[Dataset entries]
╔══

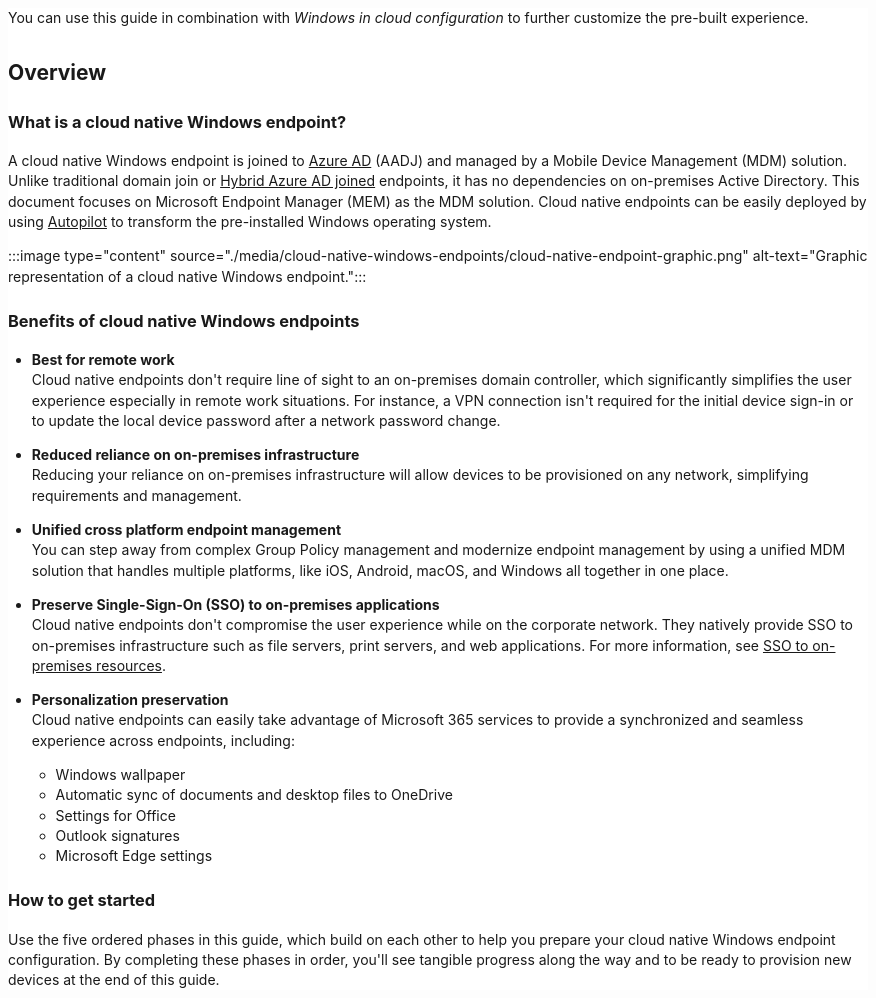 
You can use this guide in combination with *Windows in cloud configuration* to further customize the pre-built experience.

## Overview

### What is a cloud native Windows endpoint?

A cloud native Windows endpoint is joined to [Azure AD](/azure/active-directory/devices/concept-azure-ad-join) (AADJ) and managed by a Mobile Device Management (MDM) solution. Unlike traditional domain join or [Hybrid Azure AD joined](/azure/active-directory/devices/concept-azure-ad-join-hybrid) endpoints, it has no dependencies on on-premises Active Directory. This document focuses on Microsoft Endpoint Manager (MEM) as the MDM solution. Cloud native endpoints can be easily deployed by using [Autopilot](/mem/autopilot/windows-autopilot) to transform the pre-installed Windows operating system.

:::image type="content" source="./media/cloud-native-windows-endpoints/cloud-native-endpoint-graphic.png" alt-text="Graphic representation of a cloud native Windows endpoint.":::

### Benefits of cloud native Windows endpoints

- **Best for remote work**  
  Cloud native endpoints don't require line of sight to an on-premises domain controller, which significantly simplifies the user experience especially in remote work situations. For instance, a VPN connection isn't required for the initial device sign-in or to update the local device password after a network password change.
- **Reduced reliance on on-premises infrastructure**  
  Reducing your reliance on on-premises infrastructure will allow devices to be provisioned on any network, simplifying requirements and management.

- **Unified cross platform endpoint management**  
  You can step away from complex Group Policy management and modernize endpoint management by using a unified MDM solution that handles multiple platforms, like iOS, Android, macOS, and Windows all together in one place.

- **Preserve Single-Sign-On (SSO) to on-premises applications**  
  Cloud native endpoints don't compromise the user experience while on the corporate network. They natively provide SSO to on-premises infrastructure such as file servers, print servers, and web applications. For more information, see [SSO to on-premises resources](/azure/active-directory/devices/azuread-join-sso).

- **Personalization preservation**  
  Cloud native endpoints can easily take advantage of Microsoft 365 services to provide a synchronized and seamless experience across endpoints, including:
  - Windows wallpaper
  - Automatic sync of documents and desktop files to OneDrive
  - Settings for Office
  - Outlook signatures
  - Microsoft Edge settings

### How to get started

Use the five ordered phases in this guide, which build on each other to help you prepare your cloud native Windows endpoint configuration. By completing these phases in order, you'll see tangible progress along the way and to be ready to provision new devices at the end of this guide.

╚══

[WHAT IS EXPECTED] Extract, word for word, each line from the top of the data down to and including the line with "### What is a cloud native Windows endpoint?"; skip the pictures.

[RESPONSE AREA]
You can use this guide in combination with *Windows in cloud configuration* to further customize the pre-built experience.

## Overview

### What is a cloud native Windows endpoint?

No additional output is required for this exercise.